# INSTRUCTIONS FOR THE TASK
Pull from the data below each line where the word "ProjectId" occurs, and copy it.

────

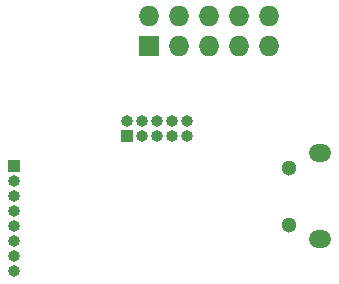
<source format=gbr>
G04 #@! TF.GenerationSoftware,KiCad,Pcbnew,(5.1.4)-1*
G04 #@! TF.CreationDate,2022-03-06T11:46:23+01:00*
G04 #@! TF.ProjectId,UP1-Progger,5550312d-5072-46f6-9767-65722e6b6963,V00.10*
G04 #@! TF.SameCoordinates,Original*
G04 #@! TF.FileFunction,Soldermask,Bot*
G04 #@! TF.FilePolarity,Negative*
%FSLAX46Y46*%
G04 Gerber Fmt 4.6, Leading zero omitted, Abs format (unit mm)*
G04 Created by KiCad (PCBNEW (5.1.4)-1) date 2022-03-06 11:46:23*
%MOMM*%
%LPD*%
G04 APERTURE LIST*
%ADD10O,1.000000X1.000000*%
%ADD11R,1.000000X1.000000*%
%ADD12O,1.727200X1.727200*%
%ADD13R,1.727200X1.727200*%
%ADD14C,1.300000*%
%ADD15O,1.900000X1.500000*%
G04 APERTURE END LIST*
D10*
X91440000Y-121920000D03*
X91440000Y-120650000D03*
X91440000Y-119380000D03*
X91440000Y-118110000D03*
X91440000Y-116840000D03*
X91440000Y-115570000D03*
X91440000Y-114300000D03*
D11*
X91440000Y-113030000D03*
D12*
X113030000Y-100330000D03*
X113030000Y-102870000D03*
X110490000Y-100330000D03*
X110490000Y-102870000D03*
X107950000Y-100330000D03*
X107950000Y-102870000D03*
X105410000Y-100330000D03*
X105410000Y-102870000D03*
X102870000Y-100330000D03*
D13*
X102870000Y-102870000D03*
D10*
X106045000Y-109220000D03*
X106045000Y-110490000D03*
X104775000Y-109220000D03*
X104775000Y-110490000D03*
X103505000Y-109220000D03*
X103505000Y-110490000D03*
X102235000Y-109220000D03*
X102235000Y-110490000D03*
X100965000Y-109220000D03*
D11*
X100965000Y-110490000D03*
D14*
X114700000Y-117995000D03*
X114700000Y-113145000D03*
D15*
X117380000Y-111945000D03*
X117380000Y-119195000D03*
M02*

</source>
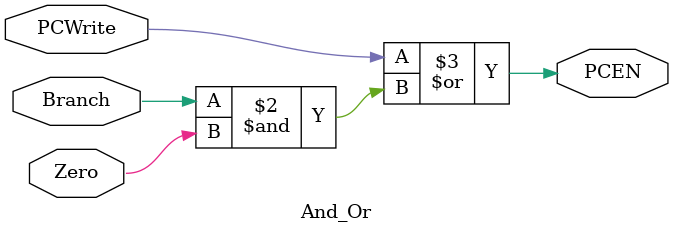
<source format=v>
`timescale 1ns / 1ps


module And_Or(PCWrite,Branch,Zero,PCEN);

input PCWrite,Branch,Zero;
output reg PCEN;

always@(*)
begin
  PCEN = PCWrite | (Branch & Zero);
end
endmodule

</source>
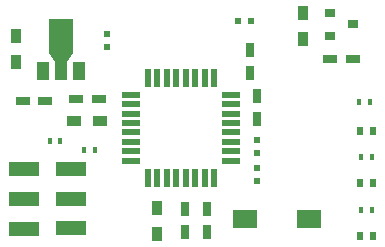
<source format=gtp>
G04 #@! TF.GenerationSoftware,KiCad,Pcbnew,no-vcs-found-ea855c1~58~ubuntu16.04.1*
G04 #@! TF.CreationDate,2017-05-24T11:46:06+03:00*
G04 #@! TF.ProjectId,serial_gw_ATSAMD21E,73657269616C5F67775F415453414D44,rev?*
G04 #@! TF.FileFunction,Paste,Top*
G04 #@! TF.FilePolarity,Positive*
%FSLAX46Y46*%
G04 Gerber Fmt 4.6, Leading zero omitted, Abs format (unit mm)*
G04 Created by KiCad (PCBNEW no-vcs-found-ea855c1~58~ubuntu16.04.1) date Wed May 24 11:46:06 2017*
%MOMM*%
%LPD*%
G01*
G04 APERTURE LIST*
%ADD10C,0.100000*%
%ADD11R,0.400000X0.600000*%
%ADD12R,0.600000X0.700000*%
%ADD13R,0.750000X1.200000*%
%ADD14R,0.500000X0.600000*%
%ADD15R,1.200000X0.750000*%
%ADD16R,0.600000X0.500000*%
%ADD17R,2.500000X1.270000*%
%ADD18R,0.900000X1.200000*%
%ADD19R,1.200000X0.900000*%
%ADD20R,2.000000X1.600000*%
%ADD21R,0.550000X1.600000*%
%ADD22R,1.600000X0.550000*%
%ADD23R,0.900000X0.800000*%
%ADD24C,0.750000*%
%ADD25R,2.000000X3.000000*%
%ADD26R,1.000000X1.500000*%
G04 APERTURE END LIST*
D10*
D11*
X118850000Y-90200000D03*
X117950000Y-90200000D03*
X115050000Y-89400000D03*
X115950000Y-89400000D03*
X142150000Y-86100000D03*
X141250000Y-86100000D03*
X142300000Y-95300000D03*
X141400000Y-95300000D03*
X142300000Y-90800000D03*
X141400000Y-90800000D03*
D12*
X142400000Y-88600000D03*
X141300000Y-88600000D03*
X142400000Y-93000000D03*
X141300000Y-93000000D03*
X142400000Y-97500000D03*
X141300000Y-97500000D03*
D13*
X132600000Y-87550000D03*
X132600000Y-85650000D03*
D14*
X132600000Y-90400000D03*
X132600000Y-89300000D03*
X119900000Y-80400000D03*
X119900000Y-81500000D03*
D15*
X138800000Y-82500000D03*
X140700000Y-82500000D03*
D13*
X132000000Y-81750000D03*
X132000000Y-83650000D03*
X126500000Y-95200000D03*
X126500000Y-97100000D03*
X128400000Y-95200000D03*
X128400000Y-97100000D03*
D16*
X131000000Y-79300000D03*
X132100000Y-79300000D03*
D14*
X132600000Y-91700000D03*
X132600000Y-92800000D03*
D15*
X114650000Y-86000000D03*
X112750000Y-86000000D03*
X119200000Y-85900000D03*
X117300000Y-85900000D03*
D17*
X116860000Y-96800000D03*
X116860000Y-94300000D03*
X116860000Y-91760000D03*
X112860000Y-91760000D03*
X112860000Y-94300000D03*
X112860000Y-96840000D03*
D18*
X112200000Y-80500000D03*
X112200000Y-82700000D03*
X124100000Y-97300000D03*
X124100000Y-95100000D03*
X136500000Y-78600000D03*
X136500000Y-80800000D03*
D19*
X119300000Y-87700000D03*
X117100000Y-87700000D03*
D20*
X131600000Y-96000000D03*
X137000000Y-96000000D03*
D21*
X128950000Y-92550000D03*
X128150000Y-92550000D03*
X127350000Y-92550000D03*
X126550000Y-92550000D03*
X125750000Y-92550000D03*
X124950000Y-92550000D03*
X124150000Y-92550000D03*
X123350000Y-92550000D03*
D22*
X121900000Y-91100000D03*
X121900000Y-90300000D03*
X121900000Y-89500000D03*
X121900000Y-88700000D03*
X121900000Y-87900000D03*
X121900000Y-87100000D03*
X121900000Y-86300000D03*
X121900000Y-85500000D03*
D21*
X123350000Y-84050000D03*
X124150000Y-84050000D03*
X124950000Y-84050000D03*
X125750000Y-84050000D03*
X126550000Y-84050000D03*
X127350000Y-84050000D03*
X128150000Y-84050000D03*
X128950000Y-84050000D03*
D22*
X130400000Y-85500000D03*
X130400000Y-86300000D03*
X130400000Y-87100000D03*
X130400000Y-87900000D03*
X130400000Y-88700000D03*
X130400000Y-89500000D03*
X130400000Y-90300000D03*
X130400000Y-91100000D03*
D23*
X140750000Y-79550000D03*
X138750000Y-80500000D03*
X138750000Y-78600000D03*
D24*
X116000000Y-82350000D03*
D10*
G36*
X117000000Y-81975000D02*
X116500000Y-82725000D01*
X115500000Y-82725000D01*
X115000000Y-81975000D01*
X117000000Y-81975000D01*
X117000000Y-81975000D01*
G37*
D25*
X116000000Y-80500000D03*
D26*
X117500000Y-83460000D03*
X116000000Y-83460000D03*
X114500000Y-83460000D03*
M02*

</source>
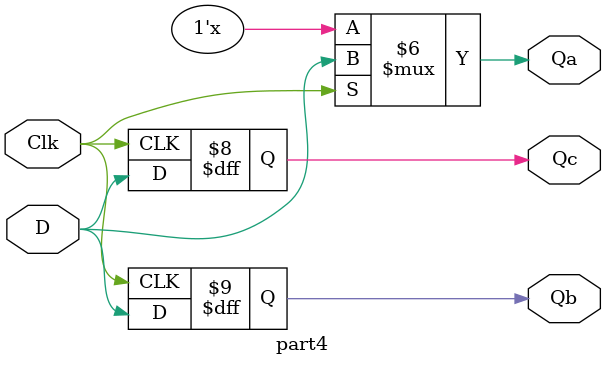
<source format=v>
module part4 (Clk, D, Qa, Qb, Qc);
	input Clk, D;
	output reg Qa, Qb, Qc;
	
	// gated D-latch
	always @( * )
		if (Clk == 1'b1)
			Qa = D;
	
	// positive-edge triggered D FF
	always @(posedge Clk)
		Qb <= D;
	
	// negative-edge triggered D FF 
	always @(negedge Clk)
		Qc <= D;
endmodule

</source>
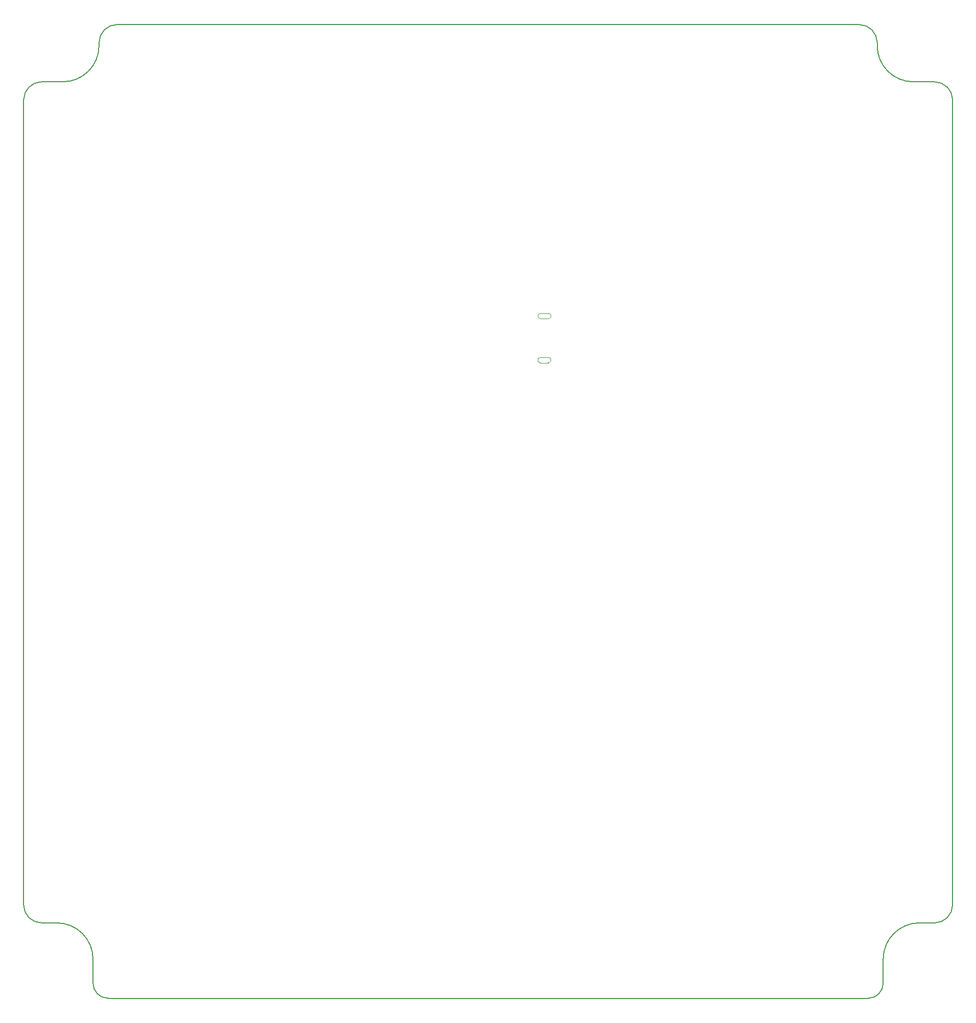
<source format=gko>
G75*
G70*
%OFA0B0*%
%FSLAX25Y25*%
%IPPOS*%
%LPD*%
%AMOC8*
5,1,8,0,0,1.08239X$1,22.5*
%
%ADD147C,0.00472*%
%ADD317C,0.00500*%
X0000000Y0000000D02*
%LPD*%
G01*
D317*
X0021654Y0049213D02*
G75*
G02*
X0045276Y0025591I0000000J-023622D01*
G01*
X0011811Y0049213D02*
G75*
G02*
X0000000Y0061024I0000000J0011811D01*
G01*
X0025591Y0598425D02*
X0011811Y0598425D01*
X0061024Y0635827D02*
X0545276Y0635827D01*
X0049213Y0622047D02*
G75*
G02*
X0025591Y0598425I-023622J0000000D01*
G01*
X0545276Y0635827D02*
G75*
G02*
X0557087Y0624016I0000000J-011811D01*
G01*
X0055118Y0000000D02*
G75*
G02*
X0045276Y0009843I0000000J0009843D01*
G01*
X0045276Y0025591D02*
X0045276Y0009843D01*
X0606299Y0586614D02*
X0606299Y0061024D01*
X0557087Y0624016D02*
X0557087Y0622047D01*
X0049213Y0624016D02*
X0049213Y0622047D01*
X0000000Y0586614D02*
X0000000Y0061024D01*
X0580709Y0598425D02*
G75*
G02*
X0557087Y0622047I0000000J0023622D01*
G01*
X0594488Y0598425D02*
G75*
G02*
X0606299Y0586614I0000000J-011811D01*
G01*
X0551181Y0000000D02*
X0055118Y0000000D01*
X0580709Y0598425D02*
X0594488Y0598425D01*
X0000000Y0586614D02*
G75*
G02*
X0011811Y0598425I0011811J0000000D01*
G01*
X0021654Y0049213D02*
X0011811Y0049213D01*
X0561024Y0009843D02*
G75*
G02*
X0551181Y0000000I-009843J0000000D01*
G01*
X0584646Y0049213D02*
X0594488Y0049213D01*
X0561024Y0025591D02*
G75*
G02*
X0584646Y0049213I0023622J0000000D01*
G01*
X0606299Y0061024D02*
G75*
G02*
X0594488Y0049213I-011811J0000000D01*
G01*
X0561024Y0009843D02*
X0561024Y0025591D01*
X0049213Y0624016D02*
G75*
G02*
X0061024Y0635827I0011811J0000000D01*
G01*
D147*
X0342485Y0443714D02*
X0337053Y0443714D01*
X0337288Y0418491D02*
X0342719Y0418491D01*
X0337312Y0447209D02*
X0342744Y0447209D01*
X0342461Y0414996D02*
X0337029Y0414996D01*
X0337312Y0447209D02*
G75*
G03*
X0337053Y0443714I0000030J-001759D01*
G01*
X0337288Y0418491D02*
G75*
G03*
X0337029Y0414996I0000030J-001759D01*
G01*
X0342485Y0443714D02*
G75*
G03*
X0342744Y0447209I-000030J0001759D01*
G01*
X0342461Y0414996D02*
G75*
G03*
X0342719Y0418491I-000030J0001759D01*
G01*
X0456834Y0320392D02*
G01*
G75*
X0496061Y0155578D02*
G01*
G75*
X0457350Y0252986D02*
G01*
G75*
X0284023Y0039428D02*
G01*
G75*
X0227618Y0308864D02*
G01*
G75*
X0330413Y0264370D02*
G01*
G75*
X0226092Y0062948D02*
G01*
G75*
X0229064Y0434526D02*
G01*
G75*
X0423267Y0376824D02*
G01*
G75*
X0118904Y0476098D02*
G01*
G75*
X0086313Y0305463D02*
G01*
G75*
X0321361Y0389988D02*
G01*
G75*
X0437370Y0100879D02*
G01*
G75*
M02*

</source>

────

# RESPONSE FOR THIS EXERCISE
G04 #@! TF.ProjectId,UP1-Progger,5550312d-5072-46f6-9767-65722e6b6963,V00.10*
G04 #@! TF.ProjectId,serial_gw_ATSAMD21E,73657269616C5F67775F415453414D44,rev?*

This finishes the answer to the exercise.